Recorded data
..............................
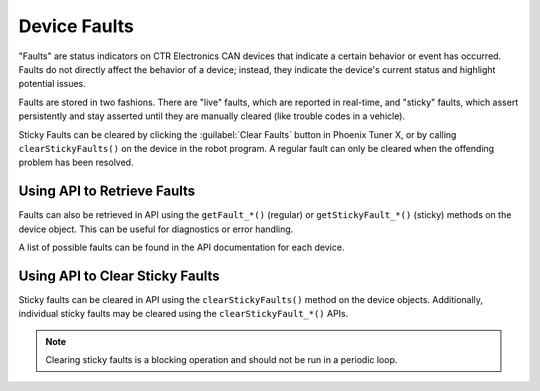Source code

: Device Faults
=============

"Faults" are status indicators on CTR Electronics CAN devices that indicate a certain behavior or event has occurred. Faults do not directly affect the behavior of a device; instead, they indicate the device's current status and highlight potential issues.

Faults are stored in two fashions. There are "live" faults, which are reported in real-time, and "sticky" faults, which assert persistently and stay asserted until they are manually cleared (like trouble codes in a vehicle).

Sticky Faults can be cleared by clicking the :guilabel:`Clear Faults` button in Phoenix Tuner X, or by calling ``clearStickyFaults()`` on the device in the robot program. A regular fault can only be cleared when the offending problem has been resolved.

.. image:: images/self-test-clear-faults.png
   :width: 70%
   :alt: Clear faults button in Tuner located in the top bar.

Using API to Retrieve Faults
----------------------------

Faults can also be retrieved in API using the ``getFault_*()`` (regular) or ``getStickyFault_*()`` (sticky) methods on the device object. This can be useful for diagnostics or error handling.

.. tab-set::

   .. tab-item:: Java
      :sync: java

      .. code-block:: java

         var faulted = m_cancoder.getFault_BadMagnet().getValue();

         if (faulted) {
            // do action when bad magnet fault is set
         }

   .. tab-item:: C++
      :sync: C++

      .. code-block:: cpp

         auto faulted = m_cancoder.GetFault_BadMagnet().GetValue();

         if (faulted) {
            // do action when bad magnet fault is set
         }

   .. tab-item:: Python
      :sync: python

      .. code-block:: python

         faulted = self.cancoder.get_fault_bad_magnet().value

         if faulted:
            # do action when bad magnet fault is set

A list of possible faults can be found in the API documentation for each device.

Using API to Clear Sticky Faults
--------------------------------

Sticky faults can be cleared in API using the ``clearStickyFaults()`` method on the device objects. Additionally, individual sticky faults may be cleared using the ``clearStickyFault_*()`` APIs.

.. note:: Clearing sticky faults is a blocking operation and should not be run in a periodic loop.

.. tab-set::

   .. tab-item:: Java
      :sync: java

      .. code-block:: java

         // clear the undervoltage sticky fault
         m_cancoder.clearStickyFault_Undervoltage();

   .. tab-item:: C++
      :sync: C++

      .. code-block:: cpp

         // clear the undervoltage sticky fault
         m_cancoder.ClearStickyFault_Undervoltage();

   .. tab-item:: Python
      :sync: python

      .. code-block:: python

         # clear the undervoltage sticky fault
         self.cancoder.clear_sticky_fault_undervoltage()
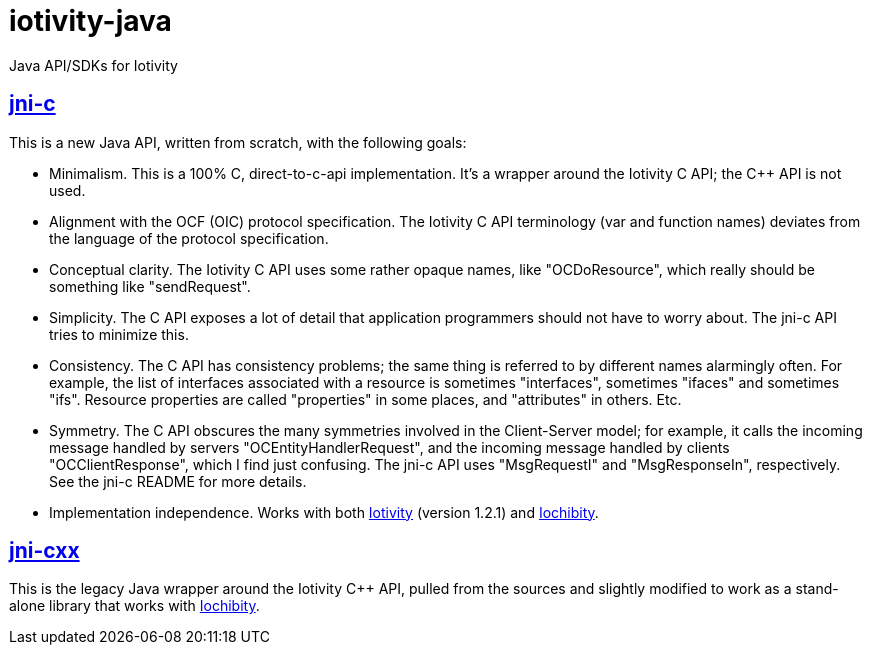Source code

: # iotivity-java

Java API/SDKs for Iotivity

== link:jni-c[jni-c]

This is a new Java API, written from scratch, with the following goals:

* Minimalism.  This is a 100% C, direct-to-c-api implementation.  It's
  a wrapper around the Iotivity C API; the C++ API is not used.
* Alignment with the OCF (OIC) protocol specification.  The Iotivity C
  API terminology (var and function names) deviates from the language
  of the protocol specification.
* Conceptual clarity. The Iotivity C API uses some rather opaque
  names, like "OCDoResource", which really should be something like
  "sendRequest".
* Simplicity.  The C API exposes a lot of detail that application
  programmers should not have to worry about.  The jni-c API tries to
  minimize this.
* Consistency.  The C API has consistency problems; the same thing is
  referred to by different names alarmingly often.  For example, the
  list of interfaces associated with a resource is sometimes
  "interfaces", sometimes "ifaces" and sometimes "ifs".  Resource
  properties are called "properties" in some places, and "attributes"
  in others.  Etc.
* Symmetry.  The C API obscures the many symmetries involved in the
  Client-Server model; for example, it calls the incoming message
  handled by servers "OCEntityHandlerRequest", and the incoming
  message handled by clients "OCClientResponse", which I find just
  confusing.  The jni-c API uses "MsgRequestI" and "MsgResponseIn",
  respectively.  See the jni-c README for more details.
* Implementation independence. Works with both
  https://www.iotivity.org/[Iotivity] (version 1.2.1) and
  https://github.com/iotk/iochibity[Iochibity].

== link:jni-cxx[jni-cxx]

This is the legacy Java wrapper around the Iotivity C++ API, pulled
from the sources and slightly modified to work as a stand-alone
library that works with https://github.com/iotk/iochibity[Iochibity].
..............................
## THE PROBLEM
Apply a filter for "which" to the data above, then copy each line that matches.

## ANSWER TO THE EXERCISE
Faults are stored in two fashions. There are "live" faults, which are reported in real-time, and "sticky" faults, which assert persistently and stay asserted until they are manually cleared (like trouble codes in a vehicle).
  names, like "OCDoResource", which really should be something like
  message handled by clients "OCClientResponse", which I find just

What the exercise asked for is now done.